Wednesday, 13 May 2015

It's the Rrich What Gets the Pleasure....

Cameron is supposed to have appointed his cabinet, but Hay's dad was complaining he'd yet to hear who is running the Colonial Office, the Ministry of Food or indeed the Ministry of Information.

Last night we had some walkers turn up on our doorstep at 8pm asking if they could camp in our field. They're doing a sponsored walk from Cardiff to London in aid of some mental health charities and I was surprised to find from Google Maps we're slap-bang on the route.

Yesterday I was thinking about inequality - the reason being that No.1 Son did his AS Level Economics exam on Monday and had been asking me all manner of silly questions that made me think.

The common mantra of the left is that the rich are getting richer and the poor are getting poorer, and I wanted to see if this is true. I started off by thinking back some 100 years, when even middle class people had maids and domestic servants. Few, if any, middle income people retain staff these days - good staff are so hard to come by, don't you find....

In the 1800s, some 10 to 14% of the British population was engaged in domestic service. These days it's a luxury item reserved for only the very wealthy - 0.3% of the population is engaged in domestic service today. Or so I thought.

When you think about it, domestic service has been compartmentalised and outsourced.
  • We go out to eat, having other people cook our dinners,
  • Some people send their laundry out to be washed or dry cleaned,
  • Some people have a gardener come once a week or fortnight,
  • Tesco and their ilk will even do your grocery shopping for you,
  • Many have a woman who does, doing it once a week,
  • Childcare is performed by 3rd parties.
There are so many instances of us having domestic help, but sharing it out and no longer having to house our staff.

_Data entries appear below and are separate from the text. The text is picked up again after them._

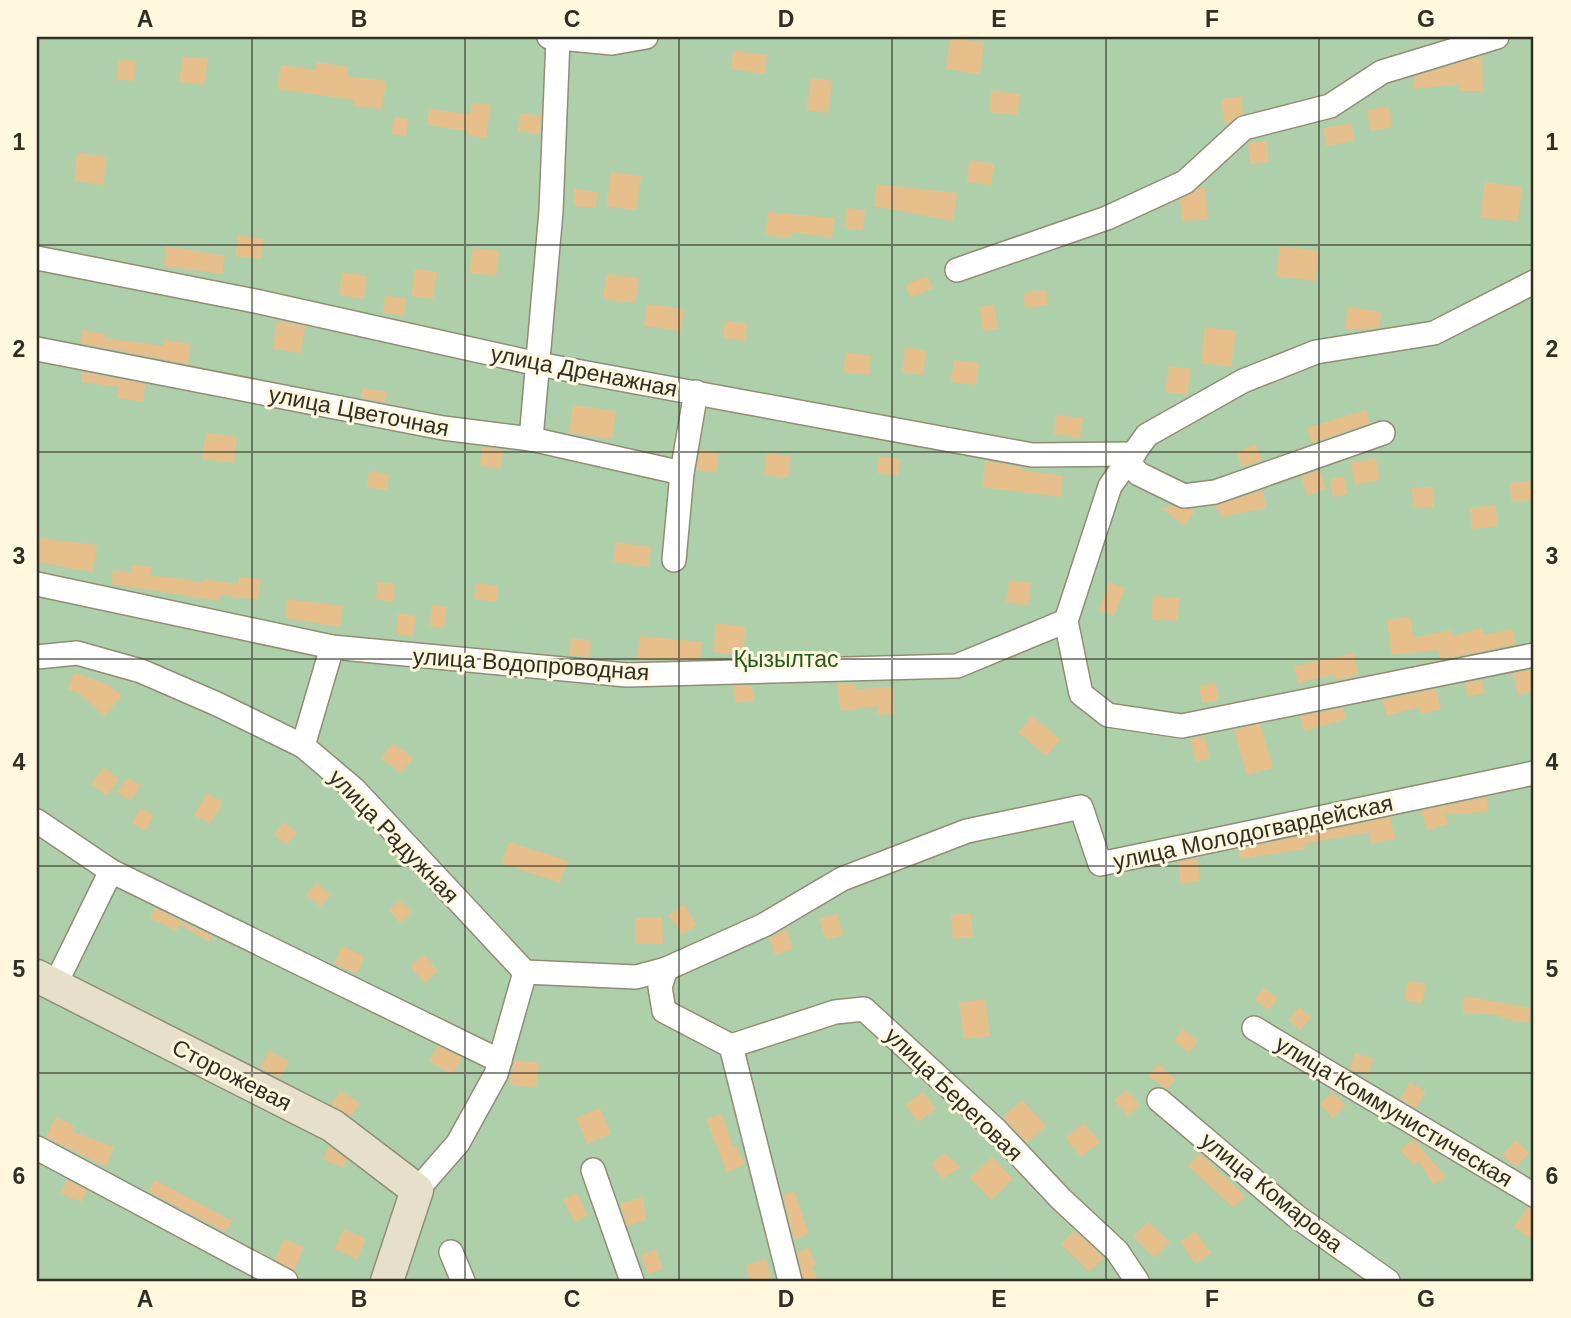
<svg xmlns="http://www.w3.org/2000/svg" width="1571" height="1318" viewBox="0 0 1571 1318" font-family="Helvetica,sans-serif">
<rect width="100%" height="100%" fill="#f1ebd1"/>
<rect fill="#add0aa" x="37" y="37" width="1497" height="1244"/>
<g fill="#e7bf8b">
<path d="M950 38 984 43 980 74 946 69Z"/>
<path d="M733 51 767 55 765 74 731 69Z"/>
<path d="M183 56 208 59 204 85 179 82Z"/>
<path d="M1482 56 1483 91H1460L1459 84 1414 89 1413 77Z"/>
<path d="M119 59 136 61 134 81 116 79Z"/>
<path d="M317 62 348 67 347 76 386 81 382 109 353 106 354 100 277 89 281 65 316 70Z"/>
<path d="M811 78 832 81 828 113 806 110Z"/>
<path d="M991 90 1020 94 1017 115 989 112Z"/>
<path d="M1241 96 1243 114 1225 125 1221 99Z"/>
<path d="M472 103 491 105 486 138 467 135 468 131 427 125 429 109 470 114Z"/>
<path d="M1389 107 1392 127 1371 131 1367 110Z"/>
<path d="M520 113 541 116 540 134 518 131Z"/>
<path d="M394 117 408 119 406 136 391 134Z"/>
<path d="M1351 123 1354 141 1326 146 1323 128Z"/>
<path d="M1267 141 1269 162 1250 164 1248 143Z"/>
<path d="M77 153 107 157 103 185 74 181Z"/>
<path d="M969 160 994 164 991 185 967 182Z"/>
<path d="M611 172 641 176 636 210 606 206Z"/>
<path d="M1485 182 1522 187 1518 222 1480 217Z"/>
<path d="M877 184 957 193 953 221 874 206Z"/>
<path d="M1199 188H1205L1208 219 1182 221 1180 200Z"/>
<path d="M574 189 598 192 595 208 573 206Z"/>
<path d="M847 208 865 210 863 230 844 228Z"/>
<path d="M768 212 835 218 832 238 792 232 791 238 765 235Z"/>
<path d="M238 235 264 239 261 259 235 256Z"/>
<path d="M166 246 225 256 222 274 164 266Z"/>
<path d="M1280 246 1319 251 1315 281 1276 276Z"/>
<path d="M473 248 499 251 496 276 469 273Z"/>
<path d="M415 269 437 272 433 299 411 296Z"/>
<path d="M342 272 367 276 364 299 339 295Z"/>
<path d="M606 274 639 278 635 303 603 299Z"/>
<path d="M927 276 933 288 911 298 905 285Z"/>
<path d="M1046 290 1048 305 1025 308 1023 293Z"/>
<path d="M385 296 406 298 404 316 383 313Z"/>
<path d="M647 304 684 309 681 331 644 326Z"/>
<path d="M994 304 998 329 983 331 979 307Z"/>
<path d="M1348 307 1381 312 1379 328 1345 330Z"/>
<path d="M277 321 305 326 301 353 273 349Z"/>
<path d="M725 321 747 324 745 341 723 338Z"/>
<path d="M1205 327 1236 331 1231 367 1201 363Z"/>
<path d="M82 330 105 334 104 338 163 346 164 340 191 344 188 364 80 343Z"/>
<path d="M905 347 926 350 923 375 902 372Z"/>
<path d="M846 352 871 356 869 375 843 372Z"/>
<path d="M954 360 979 363 976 385 951 382Z"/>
<path d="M1169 366 1191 369 1187 395 1165 392Z"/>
<path d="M82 372 145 384 143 402 117 398 119 387 81 382Z"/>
<path d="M362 388 387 392 385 402 361 398Z"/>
<path d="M573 405 616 411 612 439 569 433Z"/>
<path d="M1366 410 1370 423 1312 443 1307 428Z"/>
<path d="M1056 415 1083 418 1080 438 1054 434Z"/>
<path d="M206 433 237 437 234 463 202 459Z"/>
<path d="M1256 444 1262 460 1243 467 1236 452Z"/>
<path d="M482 447 503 450 501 469 480 466Z"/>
<path d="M700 450 719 453 716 473 697 470Z"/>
<path d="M767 453 791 456 788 478 764 475Z"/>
<path d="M879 456 901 459 898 476 877 473Z"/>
<path d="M1376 458 1380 480 1355 485 1351 463Z"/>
<path d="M985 461 1022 467V470L1063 476 1061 497 982 487Z"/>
<path d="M1320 470 1326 489 1308 496 1301 477Z"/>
<path d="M369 471 389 474 387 490 367 487Z"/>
<path d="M1344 476 1348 494 1333 497 1330 479Z"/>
<path d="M1530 481 1532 500 1511 502 1510 483Z"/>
<path d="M1433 487 1434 507 1413 508 1412 488Z"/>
<path d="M1263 490 1266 508 1222 517 1215 506Z"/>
<path d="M1495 505 1498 526 1472 529 1470 508Z"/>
<path d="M1172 506 1192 509 1195 511 1185 526 1161 508Z"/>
<path d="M37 538 97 545 93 572 37 562Z"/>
<path d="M616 542 651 547 648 567 613 562Z"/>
<path d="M132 565 152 567 150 575 203 582V579L238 584 239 576 261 580 258 600 220 595 219 601 111 584 113 570 131 573Z"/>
<path d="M1009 580 1031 583 1028 606 1006 602Z"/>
<path d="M378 582 395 584 393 602 376 599Z"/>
<path d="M1109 582 1125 588 1114 616 1099 610Z"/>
<path d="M476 583 498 586 496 602 474 599Z"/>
<path d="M1153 596 1179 598 1178 621 1151 619Z"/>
<path d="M287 599 343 606 340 627 285 618Z"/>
<path d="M432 605 447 607 444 628 429 626Z"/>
<path d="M398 613 416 616 413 636 396 634Z"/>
<path d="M1411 617 1413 638 1451 630 1452 636 1482 628 1484 635 1512 629 1516 644 1440 660 1438 650 1391 655 1387 620Z"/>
<path d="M716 623 746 627 742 656 713 652Z"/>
<path d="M640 636 702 642 700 659H637Z"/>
<path d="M571 638 591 641 589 657 569 655Z"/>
<path d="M1354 653 1358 675 1336 680 1335 675 1298 683 1294 666Z"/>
<path d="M1530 670 1534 691 1518 695 1513 673Z"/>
<path d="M74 673 109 685 122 696 104 716 80 694 68 689Z"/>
<path d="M1482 680 1485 693 1468 697 1465 683Z"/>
<path d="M837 683H856V689L893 687 895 714 877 715V706L841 711Z"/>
<path d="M1216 683 1219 700 1202 703 1199 686Z"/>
<path d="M733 686H752L754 701 735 703Z"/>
<path d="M1436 689 1441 709 1421 714 1419 707 1387 716 1382 700Z"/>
<path d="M1343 708 1346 719 1304 731 1300 716Z"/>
<path d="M1032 716 1060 739 1047 756 1018 733Z"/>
<path d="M1260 724 1273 768 1247 775 1234 730Z"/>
<path d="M1204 736 1210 758 1196 762 1190 739Z"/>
<path d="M393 743 413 758 401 773 381 758Z"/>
<path d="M103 767 119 779 107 795 91 784Z"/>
<path d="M128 777 141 786 130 801 117 792Z"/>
<path d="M207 793 223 802 210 824 194 815Z"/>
<path d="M1487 797 1488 812 1445 814 1448 824 1427 830 1421 811Z"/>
<path d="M141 808 154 815 146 831 132 823Z"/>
<path d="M1390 817 1395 839 1371 844 1369 832 1304 844 1305 849 1240 859 1239 849Z"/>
<path d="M284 822 297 833 286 845 274 835Z"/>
<path d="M509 842 568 861 560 883 501 863Z"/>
<path d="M1197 858 1200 881 1181 884 1178 862Z"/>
<path d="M317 883 331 895 320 907 306 894Z"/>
<path d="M400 900 412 912 400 923 389 910Z"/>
<path d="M684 904 697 925 682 935 669 915Z"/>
<path d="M155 908 212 936 209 942 180 924 177 931 150 918Z"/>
<path d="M971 913 973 937 953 939 951 915Z"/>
<path d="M837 914 843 935 826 940 819 919Z"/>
<path d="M662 917 663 944H635V918Z"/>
<path d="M786 929 793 949 775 955 770 938Z"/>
<path d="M342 946 364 956 357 974 334 964Z"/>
<path d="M424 955 438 971 425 983 410 966Z"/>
<path d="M1408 981 1426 984 1422 1004 1404 1000Z"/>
<path d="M1264 988 1278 998 1268 1010 1255 1000Z"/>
<path d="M1464 996 1531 1008 1528 1023 1501 1018V1015L1463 1013Z"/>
<path d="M985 999 990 1036 964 1039 959 1003Z"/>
<path d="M1299 1007 1312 1017 1300 1030 1288 1020Z"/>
<path d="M1183 1029 1198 1041 1189 1053 1174 1041Z"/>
<path d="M438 1046 462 1058 452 1075 429 1061Z"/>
<path d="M269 1051 289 1061 280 1078 260 1068Z"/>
<path d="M1355 1053 1373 1058 1368 1075 1350 1069Z"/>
<path d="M515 1060 539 1063 536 1088 509 1084Z"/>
<path d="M1158 1064 1176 1079 1167 1089 1148 1076Z"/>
<path d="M1410 1082 1426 1092 1416 1108 1400 1099Z"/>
<path d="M1126 1090 1140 1105 1128 1116 1114 1100Z"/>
<path d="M341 1091 360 1104 351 1116 331 1104Z"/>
<path d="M923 1092 936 1109 918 1122 905 1105Z"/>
<path d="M1332 1092 1346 1105 1333 1118 1320 1105Z"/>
<path d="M1022 1100 1046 1126 1027 1143 1003 1117Z"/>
<path d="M600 1108 611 1134 587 1144 576 1118Z"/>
<path d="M722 1114 733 1147 736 1146 745 1164 727 1173 706 1119Z"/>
<path d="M56 1117 74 1126 72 1131 114 1147 106 1167 46 1137Z"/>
<path d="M1084 1123 1100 1142 1081 1157 1065 1138Z"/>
<path d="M1413 1139 1446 1177 1434 1185 1418 1161 1414 1166 1400 1150Z"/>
<path d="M1516 1140 1529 1153 1516 1167 1502 1155Z"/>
<path d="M329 1146 347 1160 344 1168 323 1159Z"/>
<path d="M944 1153 961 1167 943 1179 931 1164Z"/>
<path d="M1200 1153 1245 1196 1234 1208 1188 1166Z"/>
<path d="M992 1157 1013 1179 991 1200 970 1178Z"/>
<path d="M67 1180 87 1190 82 1202 61 1194Z"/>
<path d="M155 1180 232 1221 225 1232 148 1191Z"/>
<path d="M794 1191 809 1234 794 1240 783 1194Z"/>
<path d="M576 1193 588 1215 575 1222 563 1200Z"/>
<path d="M643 1197 646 1220 627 1226 620 1203Z"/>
<path d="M1528 1207 1534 1209V1241L1514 1227Z"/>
<path d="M1148 1222 1170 1242 1155 1258 1133 1237Z"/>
<path d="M344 1229 366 1239 357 1259 334 1249Z"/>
<path d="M1074 1231 1104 1258 1090 1272 1061 1244Z"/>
<path d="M1195 1231 1211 1253 1196 1264 1180 1242Z"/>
<path d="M284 1239 304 1247 294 1270 275 1260Z"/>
<path d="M809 1248 816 1265 812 1266 818 1281H804L797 1252Z"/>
<path d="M656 1249 663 1269 648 1274 641 1255Z"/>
<path d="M766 1259 772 1281H750L746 1265Z"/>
</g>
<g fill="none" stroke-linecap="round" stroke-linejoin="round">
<g stroke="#928c74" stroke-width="26">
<g id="street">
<path d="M549 37 612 43 646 37"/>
<path d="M37 258 255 301 538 364 1032 455 1134 454"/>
<path d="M957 270 1107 218 1185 182 1244 128 1330 106 1382 72 1497 37"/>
<path d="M1534 282 1434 333 1316 352 1243 381 1147 435 1110 486 1066 621 1081 694 1108 715 1182 726 1534 655"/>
<path d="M37 349 443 428 531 439 682 473"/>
<path d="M531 439 551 211 558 39 556 37"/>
<path d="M1127 462 1139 474 1184 496 1215 492 1383 433"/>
<path d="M674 560 682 473 696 392"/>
<path d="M37 584 332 647 627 675 957 666 1066 621"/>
<path d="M37 657 77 653 141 671 217 704 303 746 355 790 525 972 636 977 666 969 764 925 842 879 967 831 1081 807 1100 864 1534 773"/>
<path d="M303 746 332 647"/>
<path d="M37 821 111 871 500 1061"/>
<path d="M666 969 660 987 664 1011 731 1046 790 1281"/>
<path d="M55 985 111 871"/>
<path d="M1254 1028 1534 1195"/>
<path d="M731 1046 835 1012 864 1009 994 1128 1061 1199 1117 1251 1137 1281"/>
<path d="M1159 1100 1296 1216 1388 1281"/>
<path d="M37 1148 286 1281"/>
<path d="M593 1170 632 1281"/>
<path d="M417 1190 458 1143 496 1074 525 972"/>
<path d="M451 1252 463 1281"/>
</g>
</g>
<g stroke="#928c74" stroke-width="35">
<path id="secondary" d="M37 976 333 1126 417 1190 387 1281"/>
</g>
<use href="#street" stroke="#fff" stroke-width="23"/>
<use href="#secondary" stroke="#e6dfca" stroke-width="32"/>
</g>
<path fill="none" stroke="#312e24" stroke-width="2" stroke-opacity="0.55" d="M252 37V1281M465 37V1281M679 37V1281M892 37V1281M1106 37V1281M1319 37V1281M37 245H1534M37 452H1534M37 659H1534M37 866H1534M37 1073H1534"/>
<g text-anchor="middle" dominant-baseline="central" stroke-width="6" stroke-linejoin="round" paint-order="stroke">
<g font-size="23" fill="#312e24" stroke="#fff8de">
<text transform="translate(584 371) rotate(11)">улица Дренажная</text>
<text transform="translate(359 411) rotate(11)">улица Цветочная</text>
<text transform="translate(531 664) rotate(4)">улица Водопроводная</text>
<text transform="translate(1253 832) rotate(-12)">улица Молодогвардейская</text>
<text transform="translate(394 836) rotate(46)">улица Радужная</text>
<text transform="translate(232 1075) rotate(27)">Сторожевая</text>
<text transform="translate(954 1094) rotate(44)">улица Береговая</text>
<text transform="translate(1394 1111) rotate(31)">улица Коммунистическая</text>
<text transform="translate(1272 1192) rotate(39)">улица Комарова</text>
</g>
<g font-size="23" fill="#215c1e" stroke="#fff8de">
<text x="786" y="659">Қызылтас</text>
</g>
</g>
<rect width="1571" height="1318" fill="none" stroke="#fff8de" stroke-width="77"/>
<rect x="38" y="38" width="1494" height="1242" fill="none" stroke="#312e24" stroke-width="2.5"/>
<g font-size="23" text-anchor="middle" font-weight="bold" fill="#312e24">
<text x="145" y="27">A</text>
<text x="359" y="27">B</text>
<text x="572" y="27">C</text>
<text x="786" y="27">D</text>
<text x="999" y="27">E</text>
<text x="1212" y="27">F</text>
<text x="1426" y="27">G</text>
<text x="19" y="150">1</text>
<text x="1552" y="150">1</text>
<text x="19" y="357">2</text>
<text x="1552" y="357">2</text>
<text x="19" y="564">3</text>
<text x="1552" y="564">3</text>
<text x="19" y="770">4</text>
<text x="1552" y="770">4</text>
<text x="19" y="977">5</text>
<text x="1552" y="977">5</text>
<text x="19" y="1184">6</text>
<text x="1552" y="1184">6</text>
<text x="145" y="1307">A</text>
<text x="359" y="1307">B</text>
<text x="572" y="1307">C</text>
<text x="786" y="1307">D</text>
<text x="999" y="1307">E</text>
<text x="1212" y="1307">F</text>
<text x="1426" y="1307">G</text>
</g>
</svg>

That said, the domestic service figure for Germany is 0.7% and for the USA it's 0.6% - double the UK figure - although it's only 0.005% in Sweden. In Brazil, apparently, it's not unusual for a teacher to have one or even two servants.

Domestic servants are not necessarily highly skilled and can be said to be at the low end of the pay scale, yet very few can afford to hire a dedicated body on a minimum wage.

At the other end of the scale, rich people (and I mean very rich) can simultaneously lose half their worth in a single market downturn, leading to a large drop in inequality,

The chart below shows the UK inequality index (using a variety of metrics - Gini and percentiles) since 1961 (BHC means before housing costs and AHC means....well, you guessed it):

As you can see, inequality jumped in the 1980s with Thatcherism, deregulation and the free market, and again under the last years of the Blair government, but curiously it has reduced since the 2010 election on all scales of measurement. The 2009 crash probably had much to do with that and fortunes being wiped out at a stroke.

Now the left may go on about the use of food banks increasing, but food banks are a relatively new innovation, and if you provide a service then people are going to use it, and as more people get to hear of it, even more people will use it. Therefore using food banks as an argument for an increase in inequality is somewhat disingenuous. My own theory is that the increasing use of food banks also has a lot to do with a creaking social security system whereby social security payments are delayed, and not an actual rise in inequality. At least that's what people who frequent food banks or deal with people on the poverty line seem to be saying.

However, having said all the above, the drop in the percentage of people being employed in domestic service had a lot to do with the advent of domestic appliances, which freed up women to enter the workforce.